她揉了下温秦的头发,“有婚礼还不够吗?”
“够够,当然够了。”
温秦立刻接茬。
或许,这样识时务的男人,才适合待在她这种人身边。
而我,实在太不合格了。
温秦没下车,而是跟着我们到了,我们住了八年的家。
站在家门口的那一刻,我僵了僵。
“你这是什么意思?”
顾语很随意地开口,“明天婚礼,今天得布置我和温秦婚房。”
我下意识反驳,“这是我的婚前财产。”
“阿成,你是不是忘了,房产证上是我的名字。”
当初顾语说我没有本地购房资格,因为信任,房子写在了她的名下。
血液刹那间凉透。
对上她笃定的眼神,我情绪差点崩盘。
“阿成,我只是想让你知道,现在的我只要一句话,就能让你一无所有。”
“你乖一点,要认清眼前现实。”
原以为不会有反应的心,发麻发胀。
眼泪不止往下掉的瞬间。
她搂住我。
“好了好了,没事了。”
“我保证,这里只会是我们的家,不会有第三个人进来的,好不好?”
我愣在原地,像个木偶人被顾语扶进房间。
她亲了亲我的额头,“宝宝,今天先休息下。
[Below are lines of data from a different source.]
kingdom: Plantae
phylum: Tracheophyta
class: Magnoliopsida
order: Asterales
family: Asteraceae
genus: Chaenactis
”
听着她逐渐远去的脚步声,我在房间枯坐到天明。
直到天边破晓。
我才慢腾腾站起来,收拾自己的东西。
她以为我妥协了。
但其实,我只是放下了。
和搬家公司一起离开的时候,我最后看了眼这个我生活了这么多年的家。
模样依旧,但物是人非。
我不会再回来了。
民政局门口。
顾语看着指针一点点移到约定的位置。
可熟悉的人影,依旧没出现。
等了一个小时。
她按耐不住,打电话过去。
一个,没接通。
两个,依旧没有。
“怎么回事?”
她问助理。
助理推了下眼镜,“根据监控显示,许先生今早六点出门,按理来说,不会迟到。”
“那人呢?”
“正在定位许先生手机位置。”
顾语凑过去看。
位置显现一瞬间,她接到了公司的电话。
“许先生刚刚过来办理了离职,但是离职证明没拿,现在联系不上人,您看是给您这边还是...”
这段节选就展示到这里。